As Latin Post reported, 136 congressional Democrats wrote a letter to DHS Secretary Jeh Johnson to end family detention. The House Democrats acknowledged that detention, even for a "brief period of time," would still have detrimental effects to mothers and children. They are also concerned with the detainment of immigrants with serious medical needs. According to the letter, detained immigrants have included a child with brain cancer, a mother with congenital heart disorder and a child who had not eaten solid foods for two months.
In a statement released on Wednesday morning, Johnson and ICE Director Sarah Saldaña restated their commitment to "continually" evaluate the detainment of families.
"I have reached the conclusion that we must make substantial changes in our detention practices with respect to families with children.
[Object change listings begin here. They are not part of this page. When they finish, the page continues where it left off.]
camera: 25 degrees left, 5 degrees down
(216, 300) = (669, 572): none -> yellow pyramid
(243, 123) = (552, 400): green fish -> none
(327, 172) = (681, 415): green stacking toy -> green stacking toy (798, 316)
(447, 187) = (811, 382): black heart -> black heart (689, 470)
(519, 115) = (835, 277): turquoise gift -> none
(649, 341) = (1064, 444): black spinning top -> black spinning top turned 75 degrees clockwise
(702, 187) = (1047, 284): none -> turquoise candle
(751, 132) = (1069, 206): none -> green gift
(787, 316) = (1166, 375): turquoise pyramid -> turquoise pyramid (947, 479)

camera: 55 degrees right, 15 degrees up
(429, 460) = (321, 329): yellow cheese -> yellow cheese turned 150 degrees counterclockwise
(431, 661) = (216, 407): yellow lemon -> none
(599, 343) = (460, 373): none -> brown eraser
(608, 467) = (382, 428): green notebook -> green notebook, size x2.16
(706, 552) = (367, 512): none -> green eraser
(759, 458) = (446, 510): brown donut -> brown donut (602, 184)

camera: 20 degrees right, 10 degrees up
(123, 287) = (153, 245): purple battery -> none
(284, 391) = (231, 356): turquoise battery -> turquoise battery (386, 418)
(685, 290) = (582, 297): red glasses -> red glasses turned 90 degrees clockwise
In short, once a family has established eligibility for asylum or other relief under our laws, long-term detention is an inefficient use of our resources and should be discontinued," Johnson stated, adding additional reforms will occur.
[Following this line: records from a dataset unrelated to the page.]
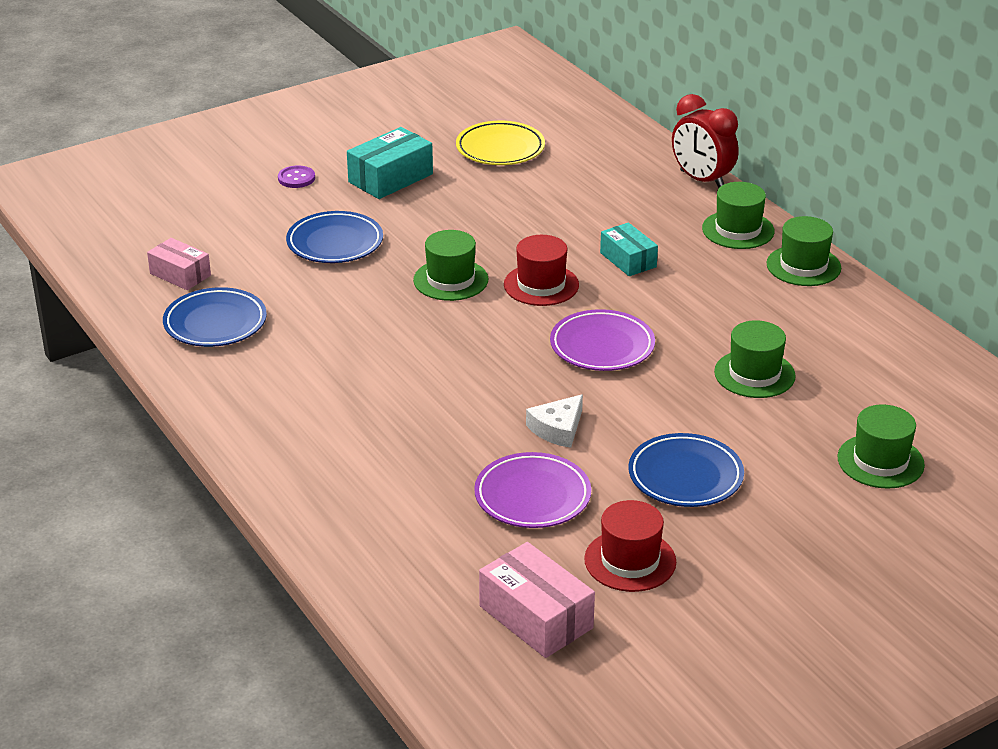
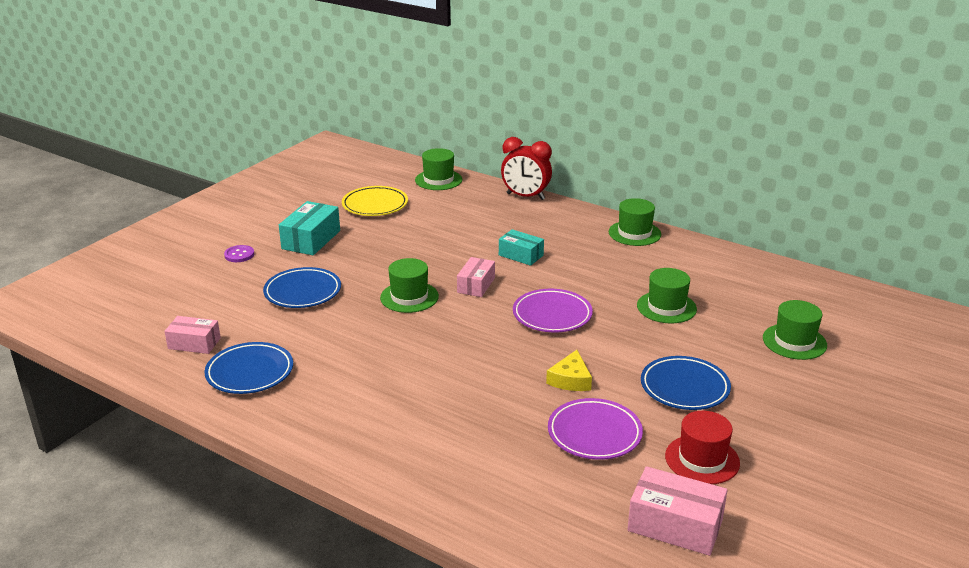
camera: 25 degrees left, 5 degrees down
(541, 285) = (476, 285): red hat -> pink box
(558, 429) = (570, 379): white cheese -> yellow cheese
(738, 230) = (574, 221): green hat -> green hat (438, 180)

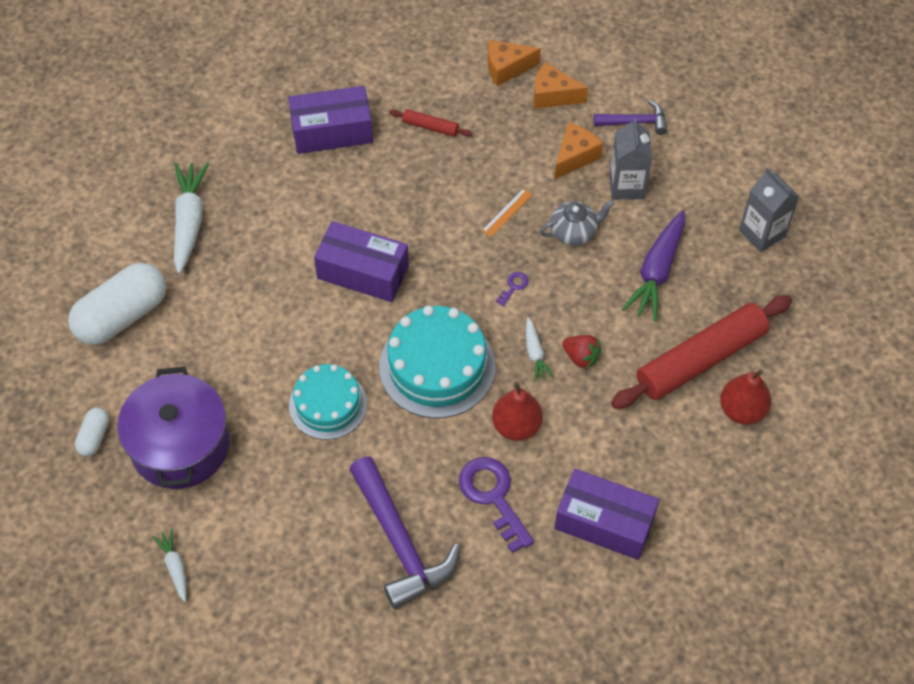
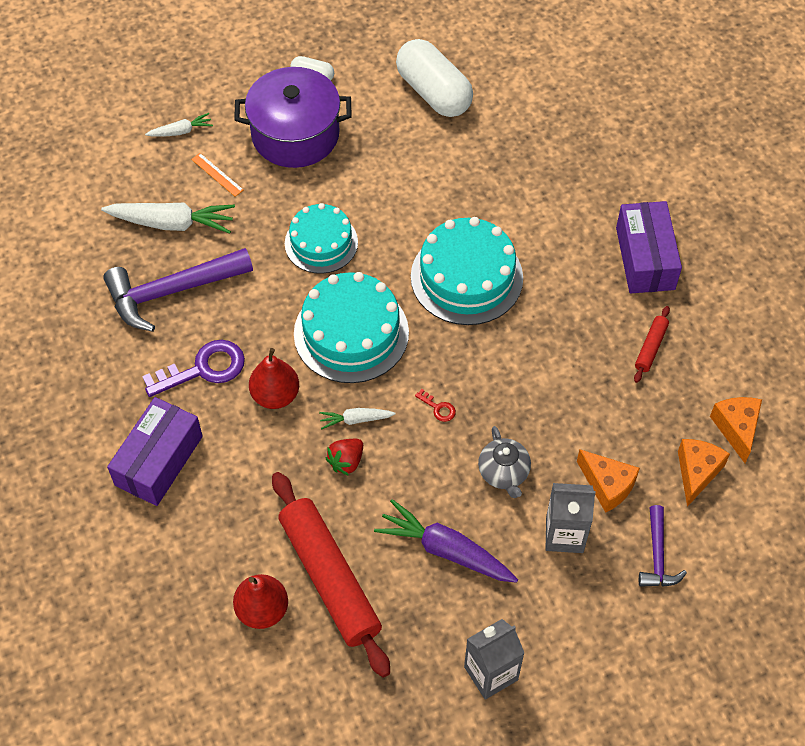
camera: 95 degrees right, 0 degrees up
(189, 221) = (536, 140): white carrot -> white carrot (172, 223)
(363, 272) = (466, 277): purple box -> turquoise cake
(507, 212) = (533, 411): orange ruler -> orange ruler (217, 174)
(513, 287) = (438, 408): purple key -> red key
According to the DHS secretary, Saldaña and her immigration enforcement team presented a plan to "offer release with an appropriate monetary bond or other condition of release to families at residential centers who are successful in stating a case of credible or reasonable fear of persecution in their home countries." Saldaña also established criteria for establishing such family bond amount levels, which varies on the detainee's status as either a flight risk or towards public safety.
Johnson's reforms also extended for the U.S. Citizenship and Immigration Services (USCIS), another immigration-based agency within DHS, to conduct "credible fear and reasonable fear interviews." During the interviews, ICE will further investigate on accurate address and sponsor information for the detainees and learn information about immigration court hearing attendance.
Johnson said the detention centers will still be used for individuals who have not issued a claim for relief based on current U.S. laws. Johnson said he hopes Central American families would find safe and legal paths for migration, specifically for children. He noted the in-country refugee processing programs in El Salvador, Honduras and Guatemala and encouraged families to utilize the program.
Johnson concluded, "Border security continues to be one of my top priorities as Secretary of Homeland Security. As I have said before, our borders are not open to illegal migration. I know also that we must enforce our immigration laws in a fair and humane manner, consistent with our values as Americans."
Johnson's statement comes as eight congressional Democrats have visited two immigrant detention facilities earlier this week. The immigration detention centers in question are the Karnes County Residential Center and the South Texas Family Residential Center, which were visited on Monday and Tuesday, respectively. Making the trip were Democratic Whip Steny Hoyer, D-Md., Reps. Joaquin Castro and Sheila Jackson-Lee of Texas, Rep. Raúl Grijalva of Arizona, Rep. Luis Gutierrez of Illinois and California's Judy Chu, Zoe Lofgren and Rep. Lucille Roybal-Allard.